本文抜粋 ::

第3回IRシンポジウムに参加してきました。
第3回IRシンポジウム「IRの導入と教学評価体制―大学間連携の視座から―」
IRネットワークを形成する8大学(北海道大学、お茶の水女子大学、琉球大学、大阪府立大学、玉川大学、同志社大学、関西学院大学、甲南大学)が主催するIRシンポジウムに参加してきました。全国から参加者が集まったようで、目測で100名近い参加者だったように感じました。これまで私が参加したIR系シンポジウム等と比べ、目新しい内容はそれほどなかったようにも感じましたが、文科省担当者から直接IRの強みを聞けた点は良かったと思っています。
一部分だけですが、私の印象に残った発言を以下に記載します。なお、いつものとおり、正確に発言を書き取った訳ではなく、内容は全て私の私見が加わっている可能性がある点に留意願います。
開式の言葉(長坂 甲南大学長)
- 当該事業は2012年度に採択され、本年度は3年目になる。甲南大学は2009年からIRネットワークに参加している。2012年に受審した認証評価でもその成果を活用することができた。
- IRを組織でやるところに意味がある。教育改革の成果を検証するため、数的データを収集分析し、さらに教育改革に活用する。私学は分析結果を経営的な面にも活かすことができる。大学の課題に対応するために自分たちの姿を明らかにすることが大切。思いや意思だけではPDCAは回らない。
- 大学教育における共通モデルの創出がネットワークの目的でもある。社会の要請が反映されるモデルが構築されることと思う。
- 事業の背景について。大学は社会のニーズに合わせていろいろなことを要請されている。それを実現するために、教育支援の段階から教育評価の段階にきている。
- IRとはなにか。もともとは自学のデータ収集等という意味であったが、IRネットワークでは教育の効果測定に着目している。そのため、IRネットワークでは、学生調査など間接測定を共通化し実施している。学修時間の把握についても、日本でもアメリカと同様の調査を実施したいと思っている。

問題 ::
[a] IRシンポジウムの参加記を2文で要約しなさい。
[b] IRシンポジウムの参加記の続きを、最後の文の後から書きなさい。

提供データ ::
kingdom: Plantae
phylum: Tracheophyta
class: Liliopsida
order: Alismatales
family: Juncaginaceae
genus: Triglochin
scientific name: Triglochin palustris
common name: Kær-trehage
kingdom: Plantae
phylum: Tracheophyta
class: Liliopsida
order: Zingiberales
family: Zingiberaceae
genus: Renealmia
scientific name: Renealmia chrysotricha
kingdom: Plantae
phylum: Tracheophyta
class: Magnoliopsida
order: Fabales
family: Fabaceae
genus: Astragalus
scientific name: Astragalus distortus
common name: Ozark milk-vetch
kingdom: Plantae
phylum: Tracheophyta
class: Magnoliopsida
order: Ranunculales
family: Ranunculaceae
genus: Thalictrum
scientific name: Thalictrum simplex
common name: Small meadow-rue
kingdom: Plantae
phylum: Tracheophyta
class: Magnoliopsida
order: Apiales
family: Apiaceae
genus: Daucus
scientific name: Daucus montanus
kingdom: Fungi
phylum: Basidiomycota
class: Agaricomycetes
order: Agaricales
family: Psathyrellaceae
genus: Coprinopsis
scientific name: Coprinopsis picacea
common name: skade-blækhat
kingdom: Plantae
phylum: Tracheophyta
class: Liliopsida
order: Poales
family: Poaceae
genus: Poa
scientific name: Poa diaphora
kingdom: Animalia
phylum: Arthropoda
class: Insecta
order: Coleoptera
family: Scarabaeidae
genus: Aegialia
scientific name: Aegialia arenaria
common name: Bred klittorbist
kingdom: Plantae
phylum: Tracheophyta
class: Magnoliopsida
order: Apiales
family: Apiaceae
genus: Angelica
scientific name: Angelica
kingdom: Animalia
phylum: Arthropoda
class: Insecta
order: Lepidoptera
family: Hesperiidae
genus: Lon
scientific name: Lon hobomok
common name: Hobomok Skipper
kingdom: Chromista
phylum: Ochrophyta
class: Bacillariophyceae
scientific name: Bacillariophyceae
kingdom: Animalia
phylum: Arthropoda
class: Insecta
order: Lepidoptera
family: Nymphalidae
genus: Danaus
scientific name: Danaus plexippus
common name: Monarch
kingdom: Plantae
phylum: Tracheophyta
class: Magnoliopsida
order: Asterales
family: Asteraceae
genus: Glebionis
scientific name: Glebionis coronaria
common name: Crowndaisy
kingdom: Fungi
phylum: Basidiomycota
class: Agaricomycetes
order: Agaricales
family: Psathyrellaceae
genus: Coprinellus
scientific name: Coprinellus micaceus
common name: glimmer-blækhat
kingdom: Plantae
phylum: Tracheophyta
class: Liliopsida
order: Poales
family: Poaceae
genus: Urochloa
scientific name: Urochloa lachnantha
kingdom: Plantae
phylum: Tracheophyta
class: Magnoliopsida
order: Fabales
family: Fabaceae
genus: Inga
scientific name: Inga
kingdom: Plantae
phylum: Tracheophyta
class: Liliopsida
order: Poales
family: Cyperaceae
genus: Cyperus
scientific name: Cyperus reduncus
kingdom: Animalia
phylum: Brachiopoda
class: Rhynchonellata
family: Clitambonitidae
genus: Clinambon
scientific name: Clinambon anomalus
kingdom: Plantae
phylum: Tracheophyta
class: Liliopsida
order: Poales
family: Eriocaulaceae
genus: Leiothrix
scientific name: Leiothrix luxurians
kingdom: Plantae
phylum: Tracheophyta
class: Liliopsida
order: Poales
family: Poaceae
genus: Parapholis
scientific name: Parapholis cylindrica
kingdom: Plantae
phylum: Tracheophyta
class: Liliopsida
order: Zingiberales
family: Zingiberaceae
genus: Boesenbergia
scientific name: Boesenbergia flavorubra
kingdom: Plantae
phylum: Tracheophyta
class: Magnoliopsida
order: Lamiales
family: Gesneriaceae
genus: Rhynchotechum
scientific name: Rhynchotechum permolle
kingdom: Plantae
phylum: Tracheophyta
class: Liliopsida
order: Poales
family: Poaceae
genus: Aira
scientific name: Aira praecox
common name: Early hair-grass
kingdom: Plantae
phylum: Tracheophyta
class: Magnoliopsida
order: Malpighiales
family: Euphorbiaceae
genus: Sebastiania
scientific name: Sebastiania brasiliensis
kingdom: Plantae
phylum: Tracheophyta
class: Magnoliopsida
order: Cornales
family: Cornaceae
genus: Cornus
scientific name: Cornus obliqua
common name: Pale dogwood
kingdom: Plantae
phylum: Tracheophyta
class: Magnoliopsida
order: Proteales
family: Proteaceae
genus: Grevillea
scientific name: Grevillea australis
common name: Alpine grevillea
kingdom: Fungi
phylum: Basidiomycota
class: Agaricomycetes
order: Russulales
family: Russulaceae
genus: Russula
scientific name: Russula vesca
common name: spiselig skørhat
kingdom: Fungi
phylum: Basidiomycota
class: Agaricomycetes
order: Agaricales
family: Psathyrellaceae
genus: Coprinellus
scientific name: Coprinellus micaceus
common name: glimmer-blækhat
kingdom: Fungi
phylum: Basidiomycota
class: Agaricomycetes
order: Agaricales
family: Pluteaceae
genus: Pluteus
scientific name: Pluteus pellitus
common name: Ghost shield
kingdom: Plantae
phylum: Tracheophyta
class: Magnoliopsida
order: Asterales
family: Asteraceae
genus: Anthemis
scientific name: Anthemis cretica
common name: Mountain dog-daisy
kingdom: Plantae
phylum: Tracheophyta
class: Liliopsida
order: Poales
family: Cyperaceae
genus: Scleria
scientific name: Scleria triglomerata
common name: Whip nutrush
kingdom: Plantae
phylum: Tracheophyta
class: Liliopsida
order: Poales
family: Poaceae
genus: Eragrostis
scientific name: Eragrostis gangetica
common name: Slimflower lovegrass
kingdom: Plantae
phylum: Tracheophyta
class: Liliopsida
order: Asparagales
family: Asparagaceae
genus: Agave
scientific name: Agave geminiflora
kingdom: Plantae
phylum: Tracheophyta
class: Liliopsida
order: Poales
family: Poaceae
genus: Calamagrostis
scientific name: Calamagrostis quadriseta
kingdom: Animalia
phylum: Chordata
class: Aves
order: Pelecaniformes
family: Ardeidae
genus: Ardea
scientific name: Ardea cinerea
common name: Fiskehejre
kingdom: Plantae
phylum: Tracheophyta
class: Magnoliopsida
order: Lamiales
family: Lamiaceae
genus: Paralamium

解答 ::
[a] 筆者は8大学が主催する第3回IRシンポジウムに参加し、目新しい内容はそれほどなかったものの、文科省担当者から直接IRの強みを聞けた点は良かったと述べている。開式の言葉で甲南大学長は、IRを組織でやるところに意味があり、数的データを収集分析して教育改革の成果を検証し、さらに教育改革に活用すると語った。

[b]
- IRネットワークでの分析の結果、週当たりの平均活動時間を新入生と上級生で比較すると、上級生の方が授業時間や予習復習時間が低下していることがわかった。また、上級生になると授業に関連した情報収集経験が伸びているが、授業欠席経験も高まっている。能力・知識の変化も把握分析しているが、英語運用能力は伸びていないことがわかった。
- IRネットワークの分析により、自校の強み弱みが数値で把握できる、経年変化で取組の検証ができるようになる。今後は、各大学の教育制度改革に活用してもらいたいと思っている。
基調講演「わが国の大学におけるIRのありかた」(小林 東京大学大学総合教育研究センター教授)
- IRとはなにか。日本ではまだ定義が混乱している感があるが、アメリカでも60年経っても定義が混乱している。これは、IRが常に進化していて概念が掴みにくいためだと思う。大学の情報公開やデータ交換コンソーシアム、学生調査の状況、ベンチマークなどについてもお話しする。
- アメリカの大学のIR活動は、設置者や規模などにより多様である。これは、IRの活動が少しずつ進化してきたためだと考える。アメリカはAssociation for Institutional Research(AIR)など中間組織が非常に発達しており、AIRが関与することにより、IRが台頭してきたという面もある。
- TerenziniはIRの概念が拡大していることを指摘しており、IRに関連する能力として技術的分析的情報力、問題に関する情報力、文脈的情報力の3つの情報力を挙げた。これに加え、最近ではbusiness intelligenceという概念も出てきている。IRの中身はThorpeの定義が有名。「増殖する経営ガイド」や「知識の仲介者」、「変化のエージェント」など様々に言われている。
- 強調したいのは、アメリカのIRは大学によって様々であるということ。そのため、IRの定義を考えるよりも、日本型や自大学におけるIRを考える方が生産的ではないか。ただ、どういう意味でIRという言葉を使っているかを明らかにしないと混乱する可能性もある。
- IRは大学の情報公開と密接に関わっており、情報公開に対応することもIRの大切な役割だと考える。日本では2011年の学校教育法改正により大学情報公開が義務化された。欧米でも、コモンデータセット(共通の情報公開項目)やポートレート、ランキングなど様々情報公開が進んでいる。その他、アメリカでは政府レベルや中間組織などにおいてもデータを出している。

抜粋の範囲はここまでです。